- [Dataset excerpts]

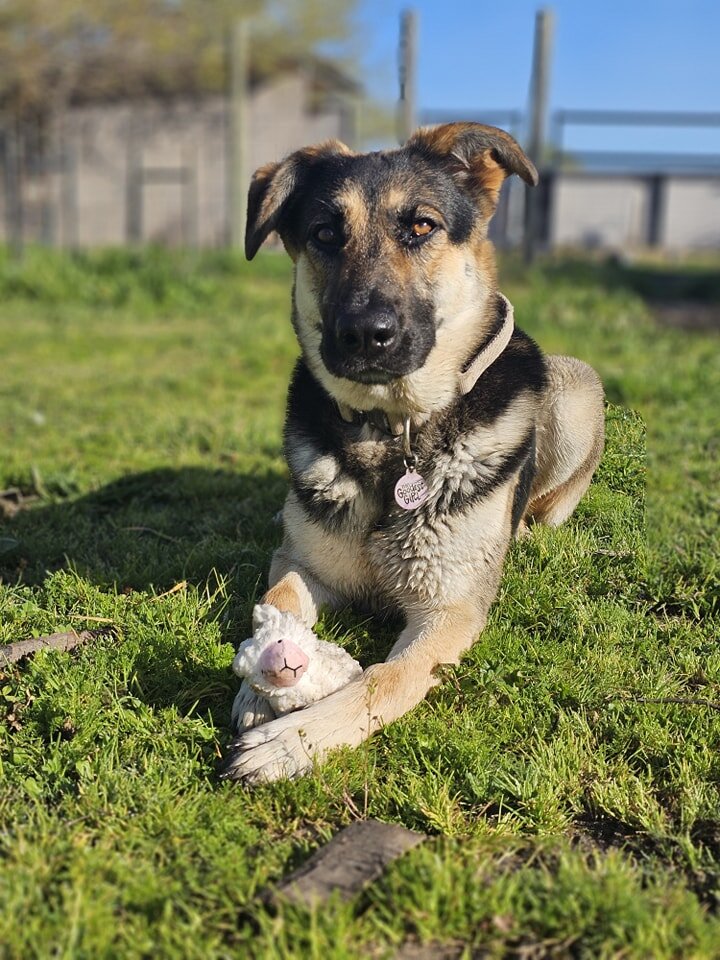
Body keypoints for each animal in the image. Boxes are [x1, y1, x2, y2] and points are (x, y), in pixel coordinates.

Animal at [222, 122, 604, 780]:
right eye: (325, 234)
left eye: (422, 227)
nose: (363, 335)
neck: (392, 429)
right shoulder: (302, 563)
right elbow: (278, 600)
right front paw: (257, 687)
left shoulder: (447, 612)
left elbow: (385, 678)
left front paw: (293, 741)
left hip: (576, 393)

- [Assigned task]
Print all the material above exactly, and drop the images.

- [Solution below]
Body keypoints for each animal in the image. Boxes are [x1, y1, x2, y2] and points are (x, y), in pixel coordinates.

Animal at [222, 122, 604, 780]:
right eye: (325, 234)
left eye: (422, 227)
nose: (363, 335)
neck: (392, 429)
right shoulder: (302, 563)
right elbow: (278, 600)
right front paw: (257, 687)
left shoulder: (447, 612)
left elbow: (385, 678)
left front paw: (293, 741)
left hip: (576, 393)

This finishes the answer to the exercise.